*** Source document
General updates:
- At the beginning of the week, the team prepared for the final presentation by finalizing slides and doing some practice runs.
- Jessie and Shaye worked together to adjust the live feedback code so the tension for 2 hands could be identified. Previously, our tension detection algorithm only worked for 1 hand. For more information, see Shaye’s status report.
- Jessie continued to work on testing the post-processing and average FPS of various piano-playing videos. For more information view her status report.
- Danny continued working on improving the web application and displaying the videos on the website. For more information view his status report.
- At the end of the week, the team also discussed the content we want to present on our poster.
Unit testing:
UI/UX (Clarity of instructions, stand setup/take down)
- We tasked one of our pianists to run through the instructions on the web application. This involved setting up the stand, placing the stand behind the piano bench and adjusting the camera, navigating to the calibration and recording page for a mock recording session, and then taking down the entire system.
- We timed how long it took for the pianist to complete each of the steps and they were within most of our time limits. One step we underestimated was how long it takes to set up the stand so we will be working on that.
******
*** Extracted information
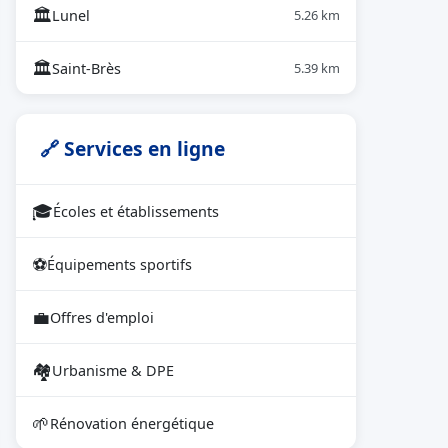
🏛
Lunel
5.26 km
🏛
Saint-Brès
5.39 km
🔗 Services en ligne
🎓
Écoles et établissements
⚽
Équipements sportifs
💼
Offres d'emploi
🏘
Urbanisme & DPE
🌱
Rénovation énergétique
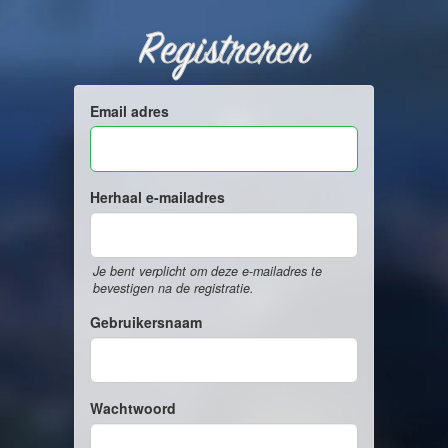
Registreren
Email adres
Herhaal e-mailadres
Je bent verplicht om deze e-mailadres te
bevestigen na de registratie.
Gebruikersnaam
Wachtwoord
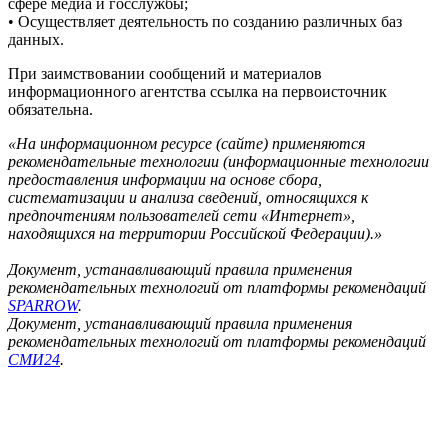
сфере медиа и госслужбы;
• Осуществляет деятельность по созданию различных баз
данных.
При заимствовании сообщений и материалов
информационного агентства ссылка на первоисточник
обязательна.
«На информационном ресурсе (сайте) применяются
рекомендательные технологии (информационные технологии
предоставления информации на основе сбора,
систематизации и анализа сведений, относящихся к
предпочтениям пользователей сети «Интернет»,
находящихся на территории Российской Федерации).»
Документ, устанавливающий правила применения
рекомендательных технологий от платформы рекомендаций
SPARROW
.
Документ, устанавливающий правила применения
рекомендательных технологий от платформы рекомендаций
СМИ24
.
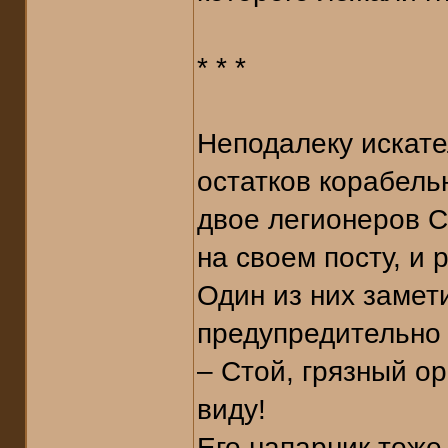
* * *
Неподалеку искате
остатков корабель
двое легионеров С
на своем посту, и 
Один из них замет
предупредительно 
– Стой, грязный ор
виду!
Его напарник тоже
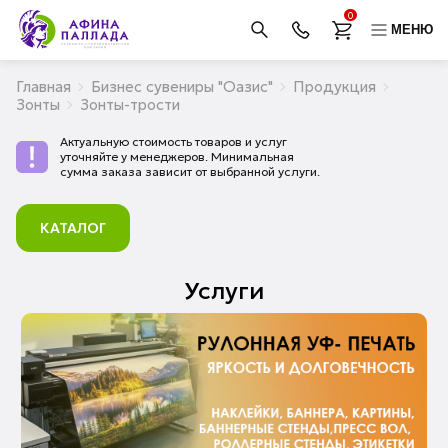
0
МЕНЮ
Главная
Бизнес сувениры "Оазис"
Продукция
Зонты
Зонты-трости
Актуальную стоимость товаров и услуг
уточняйте у менеджеров. Минимальная
сумма заказа зависит от выбранной услуги.
КАТАЛОГ
Услуги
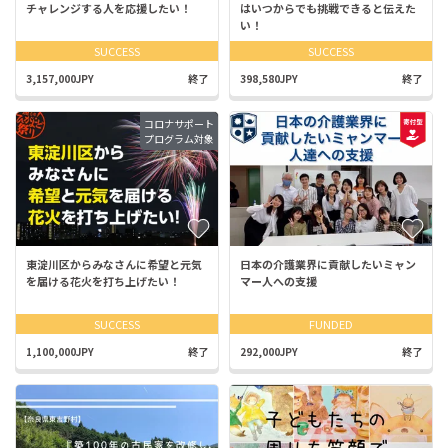
チャレンジする人を応援したい！
はいつからでも挑戦できると伝えた
い！
SUCCESS
SUCCESS
3,157,000JPY
終了
398,580JPY
終了
コロナサポート
プログラム対象
東淀川区からみなさんに希望と元気
日本の介護業界に貢献したいミャン
を届ける花火を打ち上げたい！
マー人への支援
SUCCESS
FUNDED
1,100,000JPY
終了
292,000JPY
終了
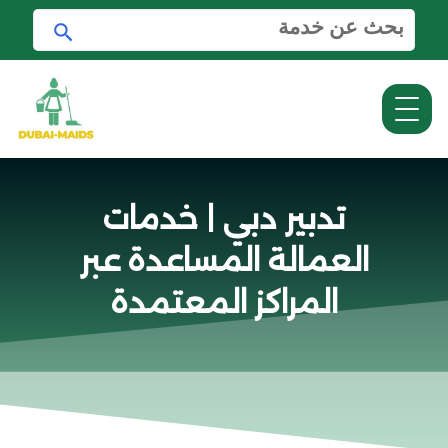
ا
ا
ل
ب
ب
ح
ح
ث
ث
ع
ن
:
تدبير دبي | خدمات
العمالة المساعدة عبر
المراكز المعتمدة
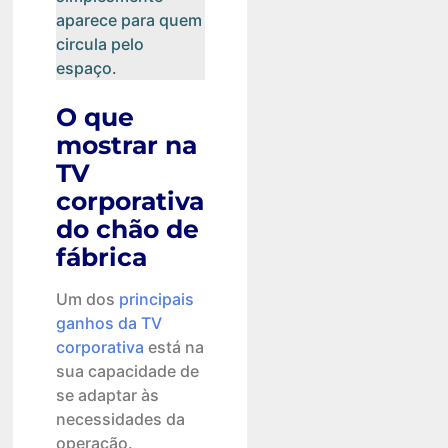
aparece para quem
circula pelo
espaço.
O que
mostrar na
TV
corporativa
do chão de
fábrica
Um dos
principais
ganhos da TV
corporativa
está na
sua capacidade de
se adaptar às
necessidades da
operação.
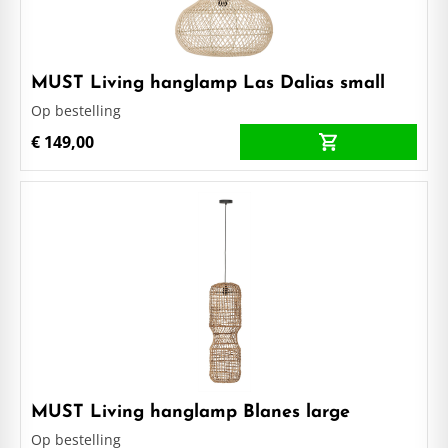
MUST Living hanglamp Las Dalias small
Op bestelling
€ 149,00
MUST Living hanglamp Blanes large
Op bestelling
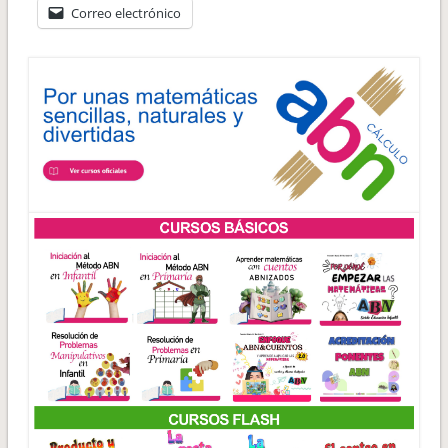
Correo electrónico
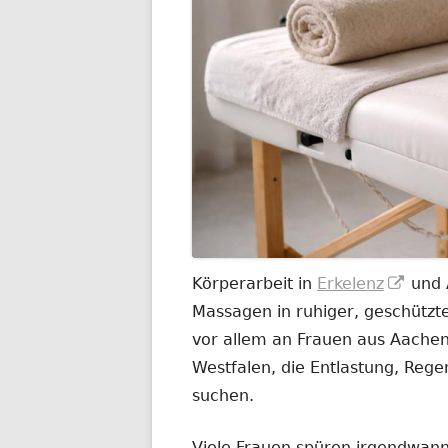
In
Körperarbeit in
Erkelenz
und 
neu
Massagen in ruhiger, geschützt
Fenst
vor allem an Frauen aus Aachen
öffne
Westfalen, die Entlastung, Rege
suchen.
Viele Frauen spüren irgendwann,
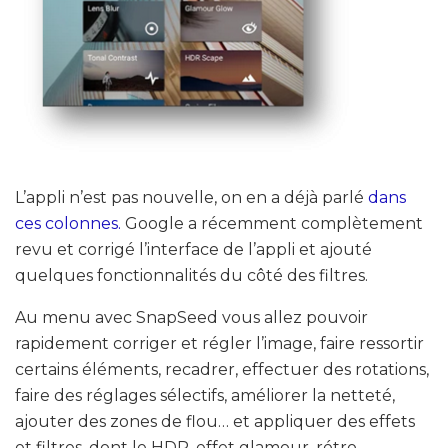
L’appli n’est pas nouvelle, on en a déjà parlé
dans
ces colonnes.
Google a récemment complètement
revu et corrigé l’interface de l’appli et ajouté
quelques fonctionnalités du côté des filtres.
Au menu avec SnapSeed vous allez pouvoir
rapidement corriger et régler l’image, faire ressortir
certains éléments, recadrer, effectuer des rotations,
faire des réglages sélectifs, améliorer la netteté,
ajouter des zones de flou… et appliquer des effets
et filtres, dont le HDR, effet glamour, rétro,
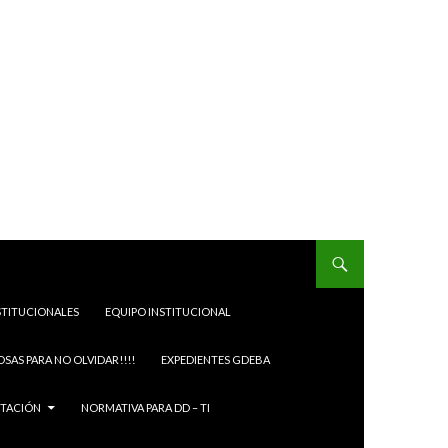
STITUCIONALES
EQUIPO INSTITUCIONAL
OSAS PARA NO OLVIDAR!!!!
EXPEDIENTES GDEBA
ITACIÓN
NORMATIVA PARA DD – TI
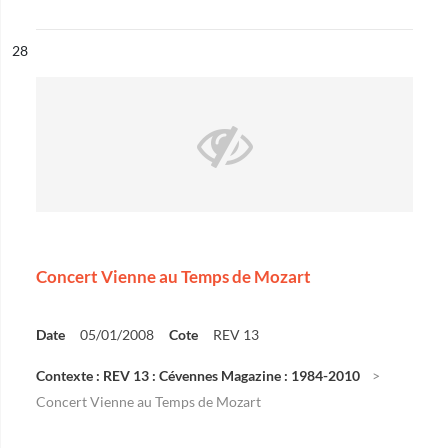
ésultat n°
28
Concert Vienne au Temps de Mozart
Date
05/01/2008
Cote
REV 13
Contexte : REV 13 : Cévennes Magazine : 1984-2010
Concert Vienne au Temps de Mozart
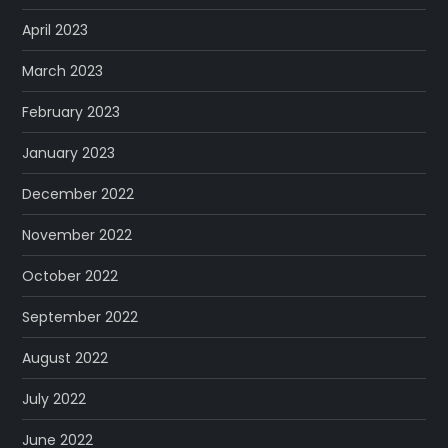
April 2023
March 2023
February 2023
January 2023
December 2022
November 2022
October 2022
September 2022
August 2022
July 2022
June 2022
******
- **Request**:
Answer these questions from the weekly update:
1. Before Jessie and Shaye's change, how many hands could the tension detection algorithm handle?
2. Who worked on displaying the videos on the website?
3. Which step did the team underestimate the time for?
The material is separate from the weekly update and unrelated to it.

- **Answer below**:
1. One hand.
2. Danny.
3. Setting up the stand.